Technology must take care of the planet: Victorialand
Approximate reading time: 1 minute, 47 seconds
Global biodiversity has started to decline significantly in recent years due to the destruction of its ecosystems, climate change or human intervention. This is why Victorialand will seek to deploy exponential technologies for humanity that benefit and promote the protection, monitoring and restoration of 40% of the planet’s ecosystems by 2027.
“The greatest victory for humanity will be to show off biodiversity,” said Victorialand CEO Christopher Cordova.
Furthermore, the Executive Chairman of Victorialand stressed that new industries should engage in the conservation of biodiversity and natural resources, as they are not at all conducive to the data on biodiversity loss discovered by the National Organization. of the United Nations (UN).

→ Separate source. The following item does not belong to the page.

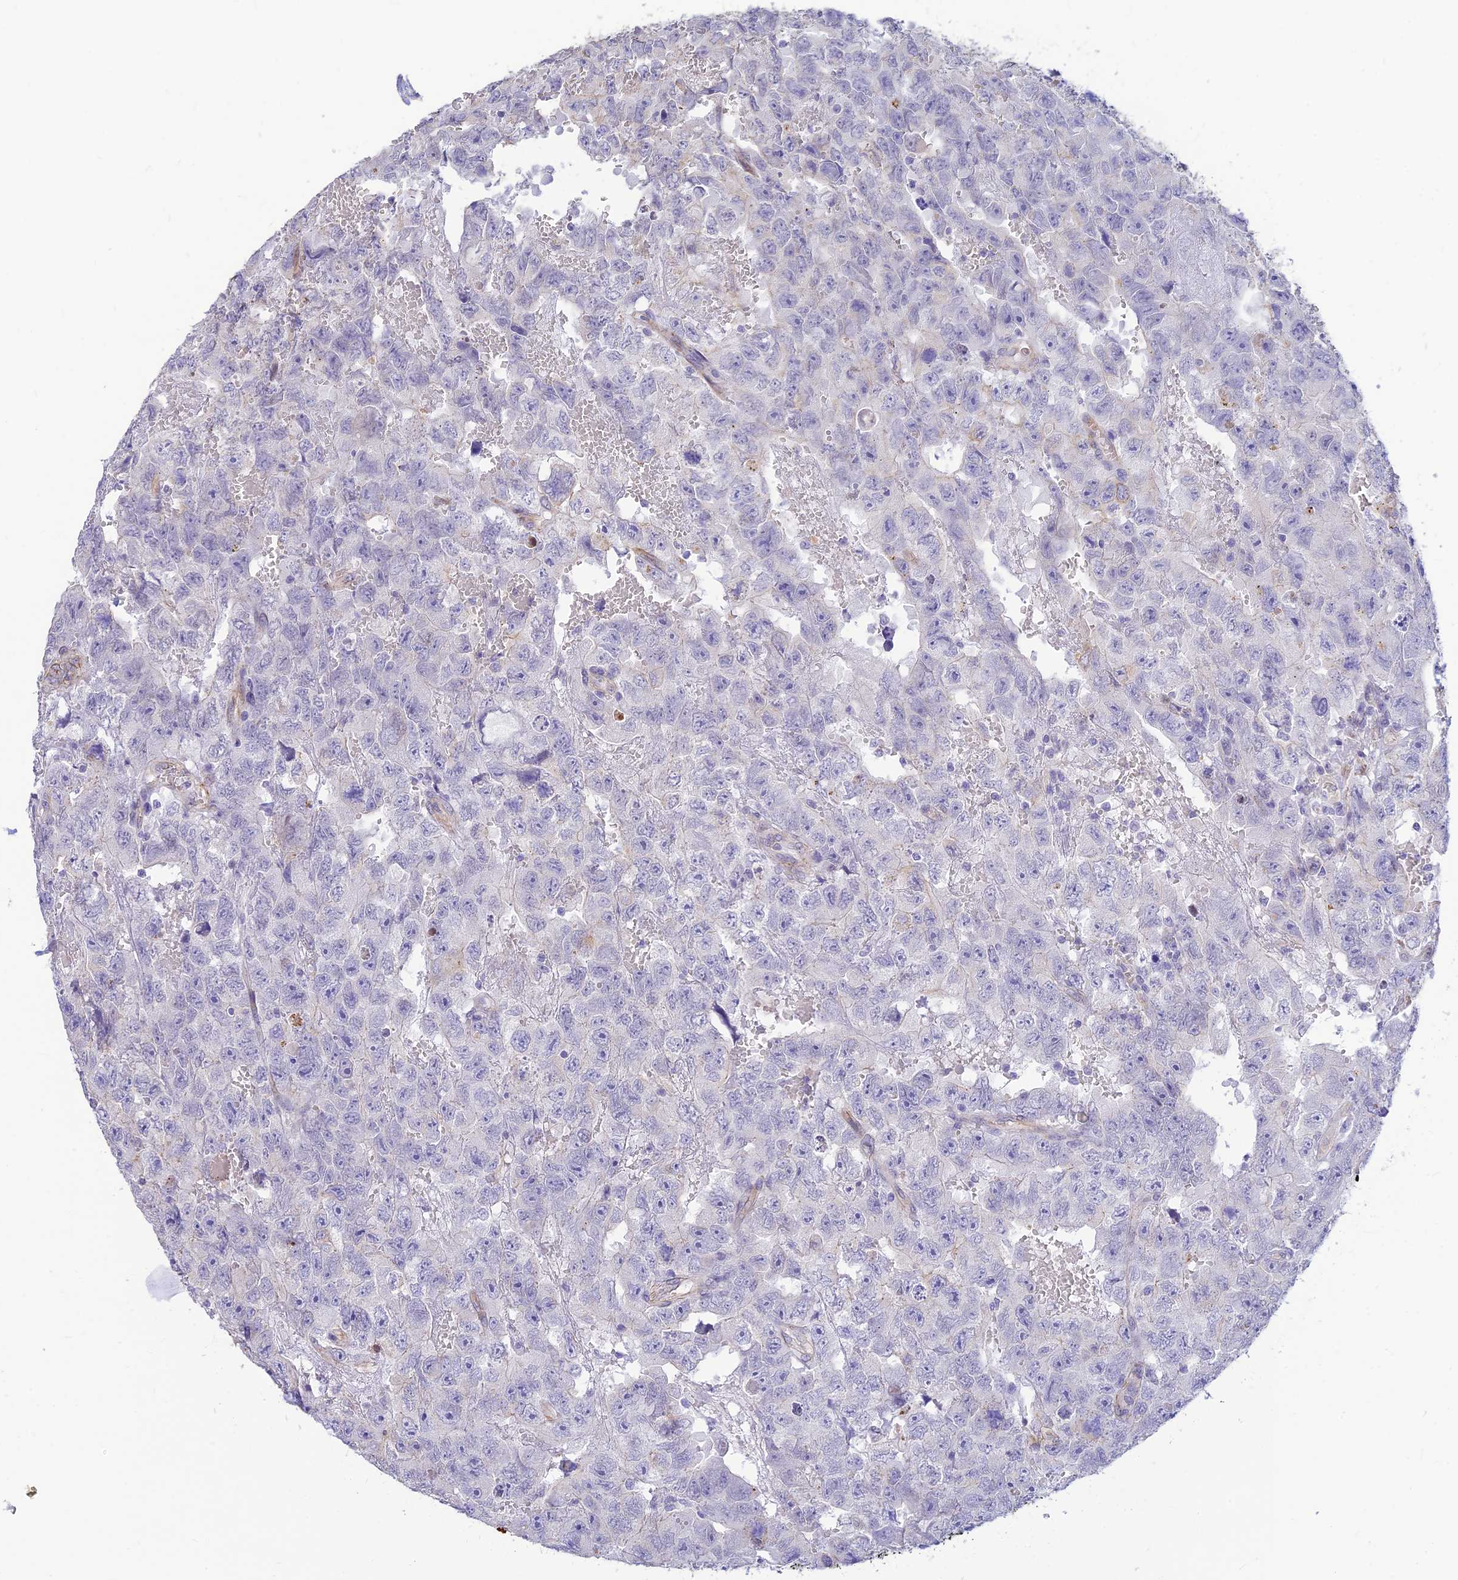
{"staining": {"intensity": "negative", "quantity": "none", "location": "none"}, "tissue": "testis cancer", "cell_type": "Tumor cells", "image_type": "cancer", "snomed": [{"axis": "morphology", "description": "Carcinoma, Embryonal, NOS"}, {"axis": "topography", "description": "Testis"}], "caption": "An immunohistochemistry (IHC) photomicrograph of testis cancer (embryonal carcinoma) is shown. There is no staining in tumor cells of testis cancer (embryonal carcinoma).", "gene": "ALDH1L2", "patient": {"sex": "male", "age": 45}}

According to the United Nations, human activity has changed the land environment by 75% and the marine environment by 66%, while one million animal and plant species are in danger of extinction. Biodiversity and the degradation of ecosystems could prevent the achievement of 80% of the objectives of the eight sustainable development goals presented by the United Nations.
However, VictoriaLand (Victoria.land) has begun rolling out a new generation of carbon credits, adhering to the Decentralized Environmental Verification (DEV) standard created by the Victoria ecosystem.
“Every human with access to the internet will be a potentially independent verifier, they will be able to see, hear and interact with data from nature and identify if it makes sense or if there is a risk to the ecosystem, such as exploitation illegal logging in a forest, or changing levels of contamination in a lake, and most importantly, will be able to verify that the information behind the carbon credits is authentic,” he explained.
According to Christopher Cordova, technologies such as artificial intelligence, data science and blockchain are expected to be used to structure dynamic data systems from an ecosystem in the near future. In other words, these technologies can ensure that an ecosystem is secure and can be verified by anyone at any time.
This way we can better care for, understand and manage ecosystems directly supported by accurate data, and with DEV, a temporary opportunity opens up for collaborative and decentralized monitoring of biodiversity.
According to data from Statista, the use of social networks is one of the main incentives to break the digital barrier in Latin America. At the end of January 2022, the percentage of users of these platforms was over 60% in most countries in the region. In Mexico, in particular, the number of people interacting via social networks is expected to exceed 95 million in 2025, and in the case of Spain, it ranks fifth in terms of Internet users in 2020, with 93% of the population. related. ,
Finally, thanks to the fact that a large part of the population is connected to the Internet, it will offer greater visibility to biodiversity by bringing nature into “smartphones and people’s daily lives as exciting and easy-to-use materials”. . . Understand and share,” concluded Christopher Cordova.